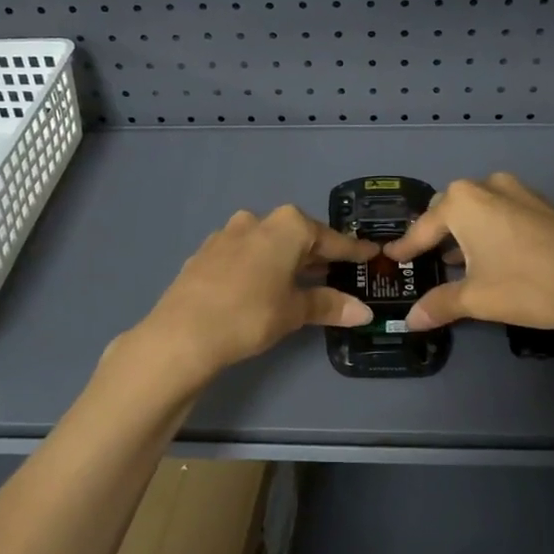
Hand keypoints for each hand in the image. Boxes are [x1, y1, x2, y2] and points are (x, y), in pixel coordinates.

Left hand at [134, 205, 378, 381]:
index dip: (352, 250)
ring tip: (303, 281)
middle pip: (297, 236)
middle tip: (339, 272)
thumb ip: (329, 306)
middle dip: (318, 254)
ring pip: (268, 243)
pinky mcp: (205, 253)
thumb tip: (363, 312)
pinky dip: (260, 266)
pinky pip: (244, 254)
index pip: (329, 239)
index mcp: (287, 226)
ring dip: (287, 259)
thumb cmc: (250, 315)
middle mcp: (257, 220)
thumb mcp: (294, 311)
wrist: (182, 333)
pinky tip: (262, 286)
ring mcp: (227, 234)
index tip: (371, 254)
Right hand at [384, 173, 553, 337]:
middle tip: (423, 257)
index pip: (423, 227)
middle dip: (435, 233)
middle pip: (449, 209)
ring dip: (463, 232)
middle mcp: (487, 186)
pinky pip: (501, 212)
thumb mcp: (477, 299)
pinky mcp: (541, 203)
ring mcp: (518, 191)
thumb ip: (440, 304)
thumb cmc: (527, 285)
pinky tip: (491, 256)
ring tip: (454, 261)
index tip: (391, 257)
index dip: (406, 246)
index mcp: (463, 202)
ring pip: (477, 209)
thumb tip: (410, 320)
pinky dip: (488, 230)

==

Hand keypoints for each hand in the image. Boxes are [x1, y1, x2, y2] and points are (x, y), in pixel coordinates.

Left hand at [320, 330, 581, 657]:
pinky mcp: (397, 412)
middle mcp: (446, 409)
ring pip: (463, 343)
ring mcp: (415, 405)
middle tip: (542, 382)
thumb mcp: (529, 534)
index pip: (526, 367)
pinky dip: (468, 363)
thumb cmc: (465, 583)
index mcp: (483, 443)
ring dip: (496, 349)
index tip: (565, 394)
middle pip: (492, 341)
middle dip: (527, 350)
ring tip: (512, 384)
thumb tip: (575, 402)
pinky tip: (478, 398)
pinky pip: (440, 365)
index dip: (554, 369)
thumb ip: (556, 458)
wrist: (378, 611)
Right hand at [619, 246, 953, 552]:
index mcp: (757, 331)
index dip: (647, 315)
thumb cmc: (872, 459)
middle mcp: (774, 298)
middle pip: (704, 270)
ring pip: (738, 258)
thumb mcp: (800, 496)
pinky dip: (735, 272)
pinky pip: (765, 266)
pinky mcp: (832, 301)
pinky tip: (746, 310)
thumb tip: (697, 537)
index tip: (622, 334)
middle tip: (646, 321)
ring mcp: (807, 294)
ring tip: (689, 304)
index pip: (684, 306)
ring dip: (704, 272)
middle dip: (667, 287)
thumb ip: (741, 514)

Activity
When the line with "ring pip: (268, 243)" is reached in the data above, start copying there, and copy each line exactly until the line with "ring mcp: (227, 234)" has been copied; copy nothing else.

Problem solution
ring pip: (268, 243)
pinky mcp: (205, 253)
thumb tip: (363, 312)
pinky dip: (260, 266)
pinky pip: (244, 254)
index pip: (329, 239)
index mcp: (287, 226)
ring dip: (287, 259)
thumb cmc: (250, 315)
middle mcp: (257, 220)
thumb mcp: (294, 311)
wrist: (182, 333)
pinky tip: (262, 286)
ring mcp: (227, 234)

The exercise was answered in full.